VC, Angel or Bootstrap: Angel. Kris has had strong success in his past business ventures including: Venture Investments and Enterprise Sales and believed that if the team was going to create this product and truly make an impact, he would need to bet on himself and his team by initially funding it himself so the team could stay true to the vision.
Our ‘secret sauce’ is: The powerful back-end technology and architecture mixed with a data and results-driven team that provides businesses with the tools and intelligence to effectively drive foot traffic and sales. For example, we partnered with a local museum and helped them to drive 135 users to their events over the course of two weeks which resulted in increased ROI and brand awareness.
The smartest move we’ve made so far: Aligned ourselves with talented advisors and board members who are as dedicated as we are to helping make brick and mortar thrive again. This includes names such as 16-year NFL veteran and former Seattle Seahawk Lawyer Milloy; Tachyus COO Brandon Simmons; and former Russell Investments Chairman and CEO Mike John Phillips.
The biggest mistake we’ve made so far: As a startup, we are learning from our mistakes and strengthening our process every day, but the mistake that we have seen with the biggest impact comes down to personnel. Early on we made a hire that was not truly bought in and aligned with the vision.
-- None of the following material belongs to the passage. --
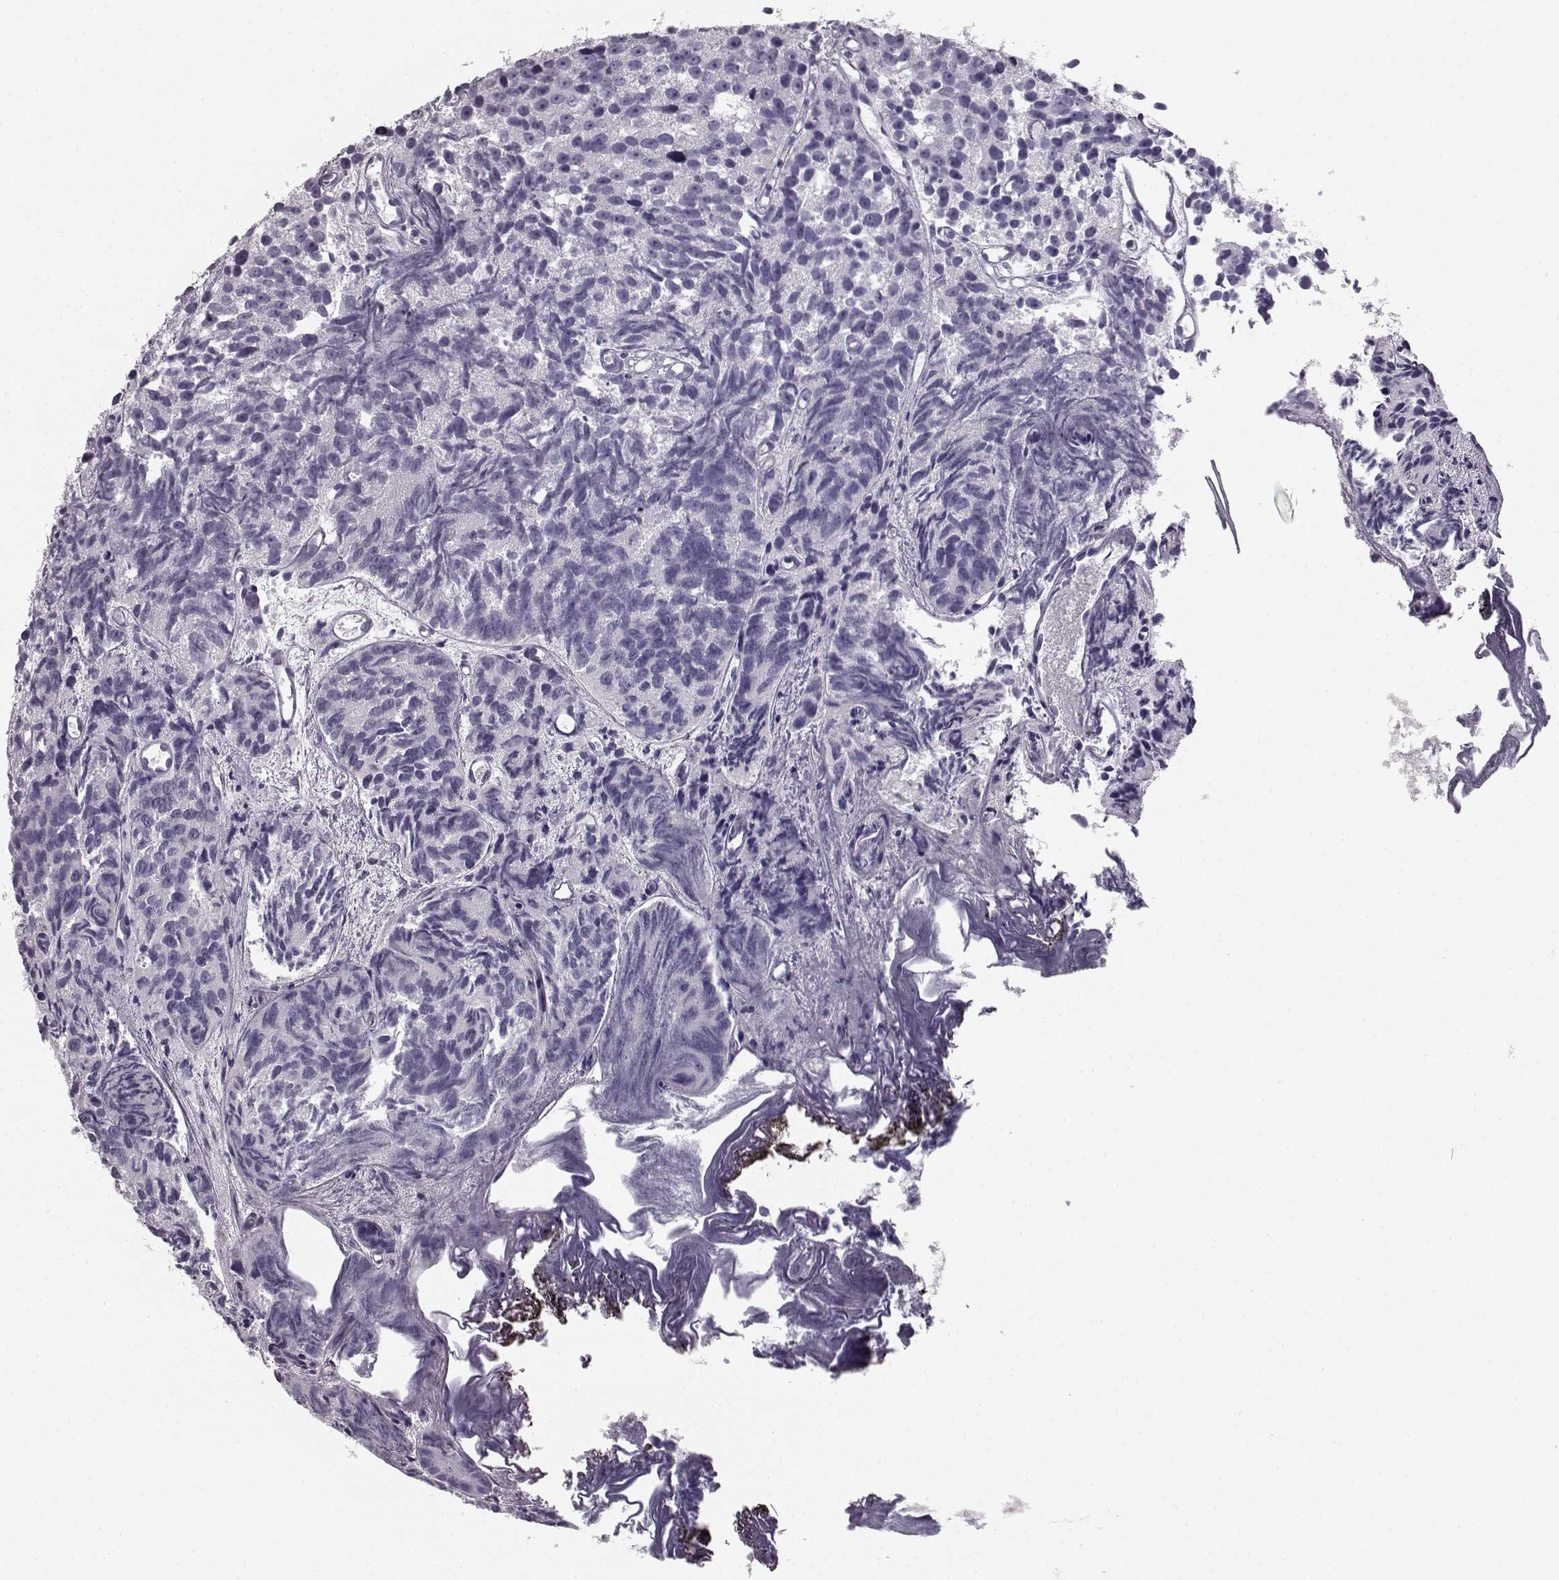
{"staining": {"intensity": "negative", "quantity": "none", "location": "none"}, "tissue": "prostate cancer", "cell_type": "Tumor cells", "image_type": "cancer", "snomed": [{"axis": "morphology", "description": "Adenocarcinoma, High grade"}, {"axis": "topography", "description": "Prostate"}], "caption": "Tumor cells show no significant staining in prostate cancer.", "gene": "BFSP2", "patient": {"sex": "male", "age": 77}}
We discovered very soon that the negative attitude and unwillingness to execute on the specific role was having a huge impact not only on the company’s growth but the overall attitude and happiness of the rest of the team. When a company is still starting out and building a name for themselves, the quality and attitude of the core team is paramount to success which is something we had to learn the hard way.
Which leading entrepreneur or executive would you most want working in your corner? Patrick Gelsinger, CEO of VMware, because he exemplifies what it means to provide leadership to his employees and motivates them through his actions more than words.
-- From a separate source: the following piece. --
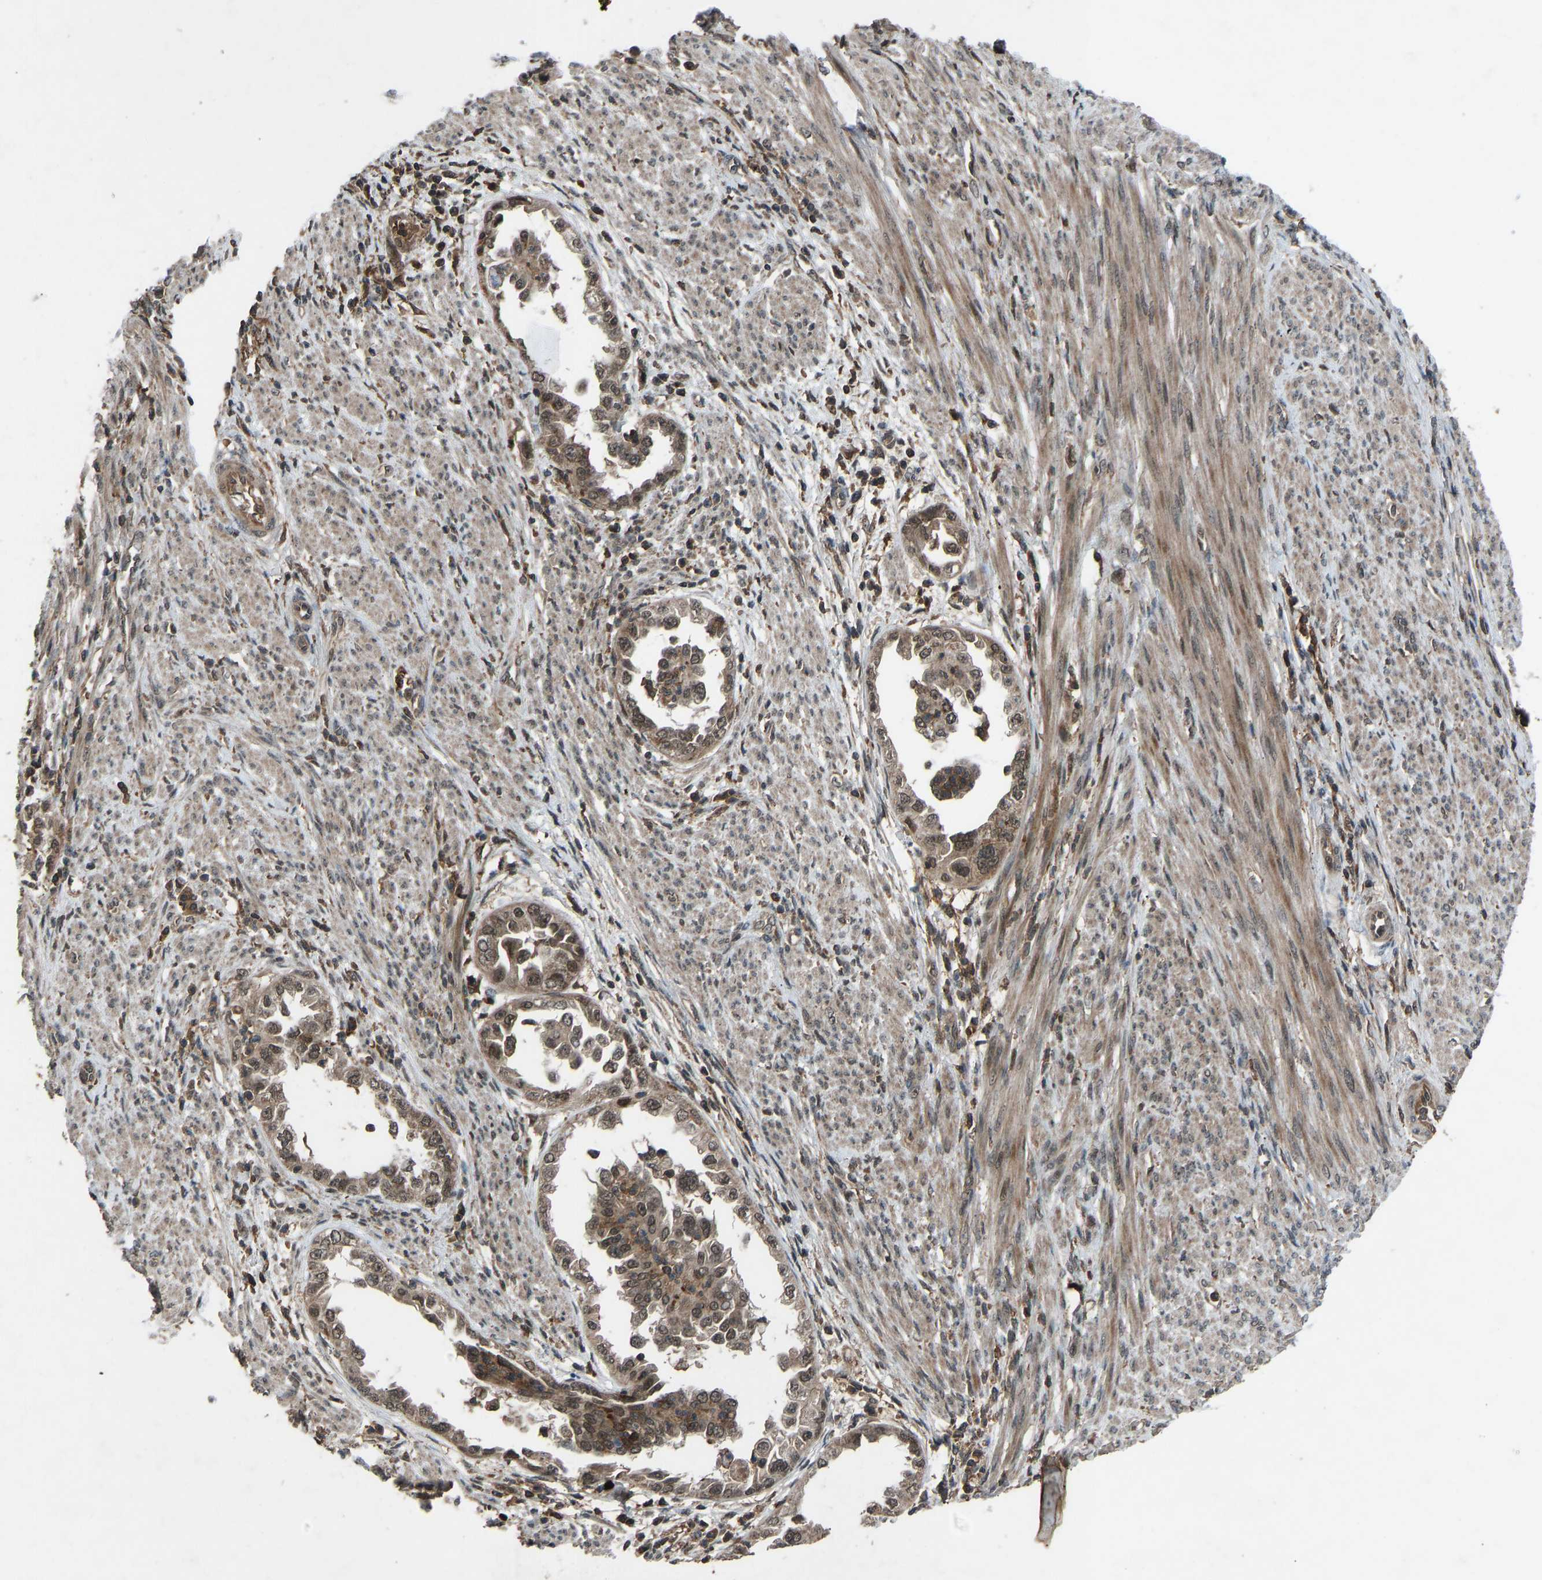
{"staining": {"intensity": "moderate", "quantity": ">75%", "location": "cytoplasmic/membranous,nuclear"}, "tissue": "endometrial cancer", "cell_type": "Tumor cells", "image_type": "cancer", "snomed": [{"axis": "morphology", "description": "Adenocarcinoma, NOS"}, {"axis": "topography", "description": "Endometrium"}], "caption": "Immunohistochemical staining of human endometrial cancer (adenocarcinoma) reveals medium levels of moderate cytoplasmic/membranous and nuclear protein staining in approximately >75% of tumor cells.", "gene": "SLC43A1", "patient": {"sex": "female", "age": 85}}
Our favorite team-building activity is: Our team loves to eat good food! One of the things we love doing as a team is trying out new local restaurants together after a long day/week and remembering that the reason we are working as hard as we are is so that our users can continue to have these types of communal interactions and discover great new experiences together.
The biggest thing we look for when hiring is: Attitude and mindset. Obviously based on the position we have certain technical or experience-based qualifications, but what makes candidates stand out to us is when they are hungry to make a big impact and are continually looking for ways to learn and have a growth mindset. Being a small startup means that our team will quickly have to scale as we continue to be successful and we look for people who come in with the type of attitude and approach to work where we can see them scaling their professional growth at the same rate. We may just be in Seattle now, but will this person be able to have continued success and bring additional value when we are in 10, 20, 100 cities?
What’s the one piece of advice you’d give to other entrepreneurs just starting out: Innovation is not just having an idea, it also requires clearly thinking through a process to execute from start to finish before asking for feedback. Going to people with clear and defined plans will drive progress and helps to highlight your thought process. I was once told very early in my career, “If you come with an idea, I will buy you a cup of coffee, but if you come with a proven record of execution, I will open my checkbook.” And that is something that has stuck with me throughout my career.